**Collected material:**

Content starts

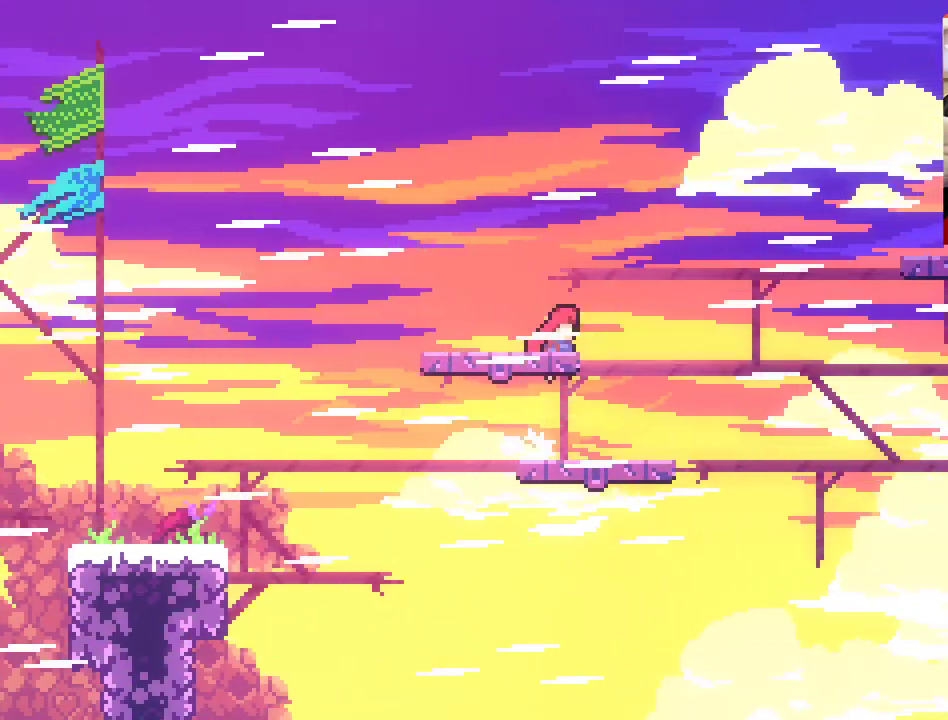
{"buttons": [], "left_stick": "center", "right_stick": "center", "events": [[283, "A", "up"], [483, "left_stick", "center"]]}
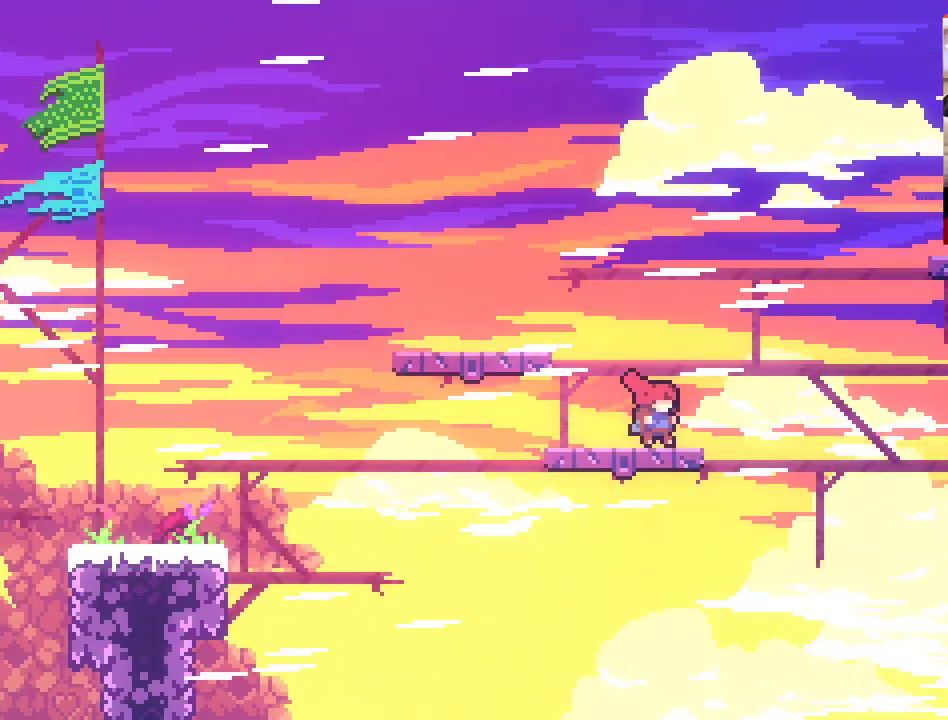
{"buttons": ["A"], "left_stick": "up-right", "right_stick": "center", "events": [[117, "A", "down"], [133, "left_stick", "up"], [233, "X", "down"], [283, "left_stick", "up-right"], [450, "X", "up"]]}
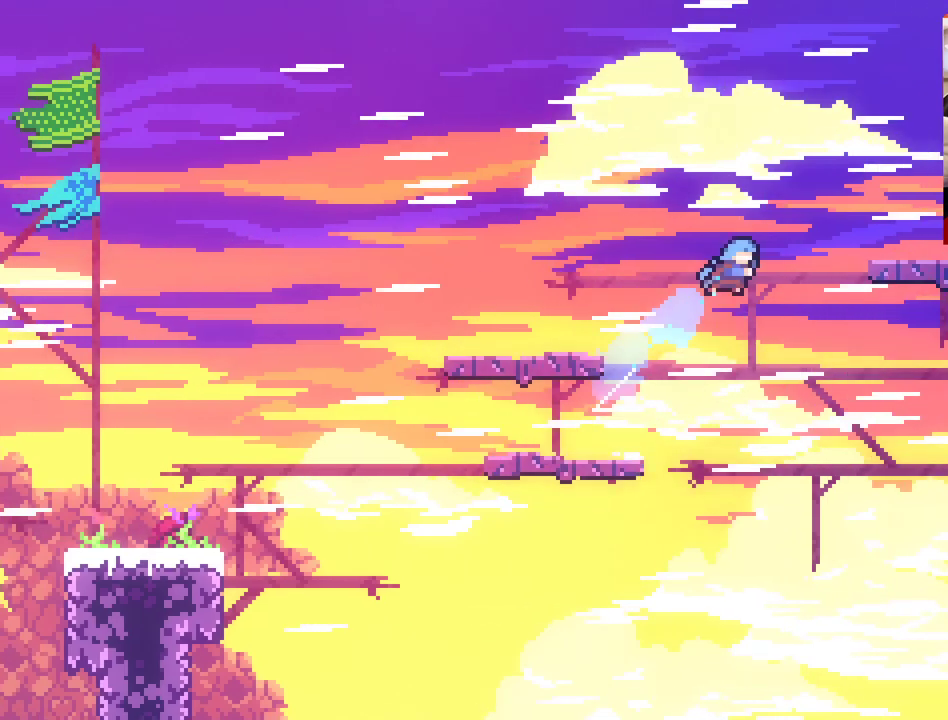
{"buttons": [], "left_stick": "center", "right_stick": "center", "events": [[33, "A", "up"], [33, "left_stick", "up"], [133, "left_stick", "up-left"], [450, "left_stick", "center"]]}
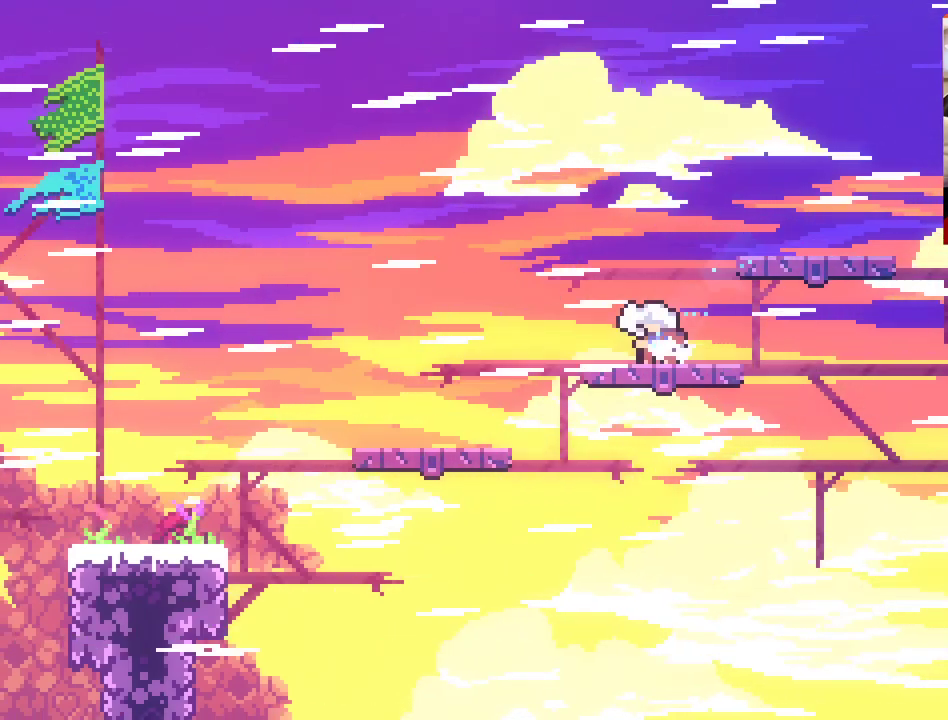
{"buttons": [], "left_stick": "center", "right_stick": "center", "events": [[50, "left_stick", "right"], [400, "left_stick", "center"]]}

Content ends

**The task:** Retype all the data exactly; skip the pictures.

**Task output:**
{"buttons": [], "left_stick": "center", "right_stick": "center", "events": [[283, "A", "up"], [483, "left_stick", "center"]]}
{"buttons": ["A"], "left_stick": "up-right", "right_stick": "center", "events": [[117, "A", "down"], [133, "left_stick", "up"], [233, "X", "down"], [283, "left_stick", "up-right"], [450, "X", "up"]]}
{"buttons": [], "left_stick": "center", "right_stick": "center", "events": [[33, "A", "up"], [33, "left_stick", "up"], [133, "left_stick", "up-left"], [450, "left_stick", "center"]]}
{"buttons": [], "left_stick": "center", "right_stick": "center", "events": [[50, "left_stick", "right"], [400, "left_stick", "center"]]}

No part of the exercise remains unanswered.